Tomorrow, Thursday, January 21st, Gabriella Cohen will present her Masters thesis, titled “ Analyzing Human Mobility Patterns with Zero-Knowledge Routine Diaries”, advised by Eran and Irad Ben-Gal. The talk will take place at room 206, Wolfson building, at Tel Aviv University. Here is what the thesis is about:

Abstract:
Mobile devices have become an integral part of day-to-day life. Since most devices have location positioning technology such as GPS or cellular positioning, a large amount of location data is obtained per user, which generates a continuous and frequent location-sampling of a user. When aggregated together the location data can be used to draw a detailed trajectory of a user: movement patterns, locations visited and the times of the visits.
Human Mobility Patterns hold a tremendous amount of inferred information regarding a user's daily routine, their socioeconomic status, life style, gender, family status, occupation, hobbies etc. Characterizing users using their typical movement patterns can be of great value for many applications, such as marketing and advertising, forecasting the dynamics of crowds, infrastructure and transportation planning, traffic control, smart-home, and social applications. 

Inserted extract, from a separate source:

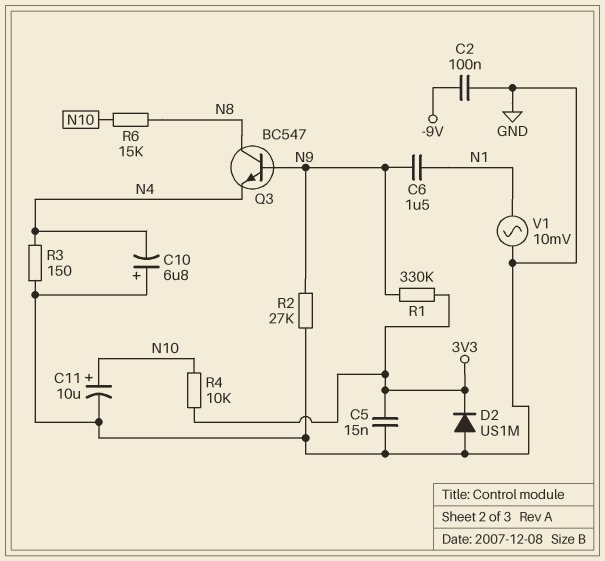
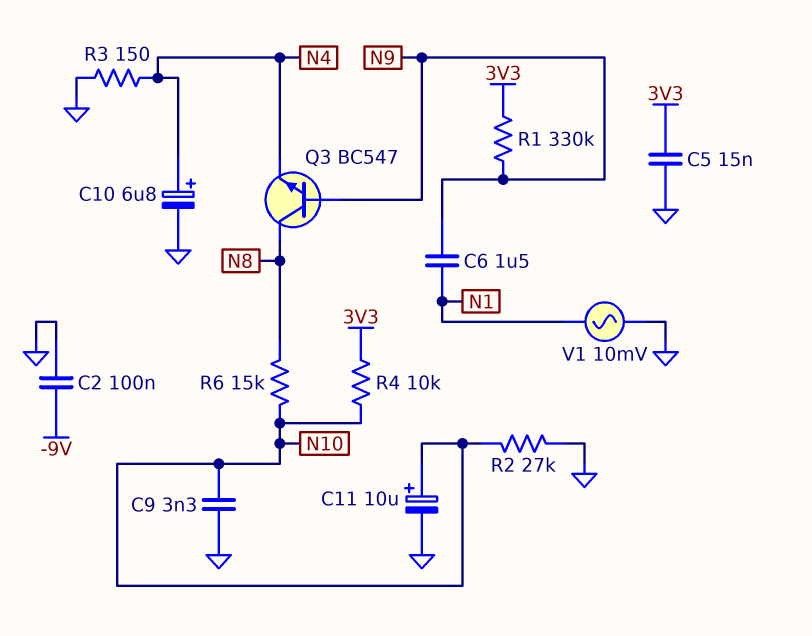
C9: none -> 3.3nF (GND, N10)
C10: 6.8uF (plus GND, minus N4) -> 6.8uF (plus N4, minus GND)
D2: diode US1M (A GND, K 3V3) -> none
R2: 27k (GND, N9) -> 27k (GND, N10)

In this talk I will present and end-to-end model for extracting single-user mobility patterns, both geographic and inferred-semantic routines. I then use all single-users' trajectories to extract mobility pattern clusters and characterize the profile of users that belong to each cluster. Using cellular raw data of 5,000 anonymous users, and no other source of data nor external information, the model identifies both geographical clusters and inferred-semantic clusters of Human Mobility Patterns.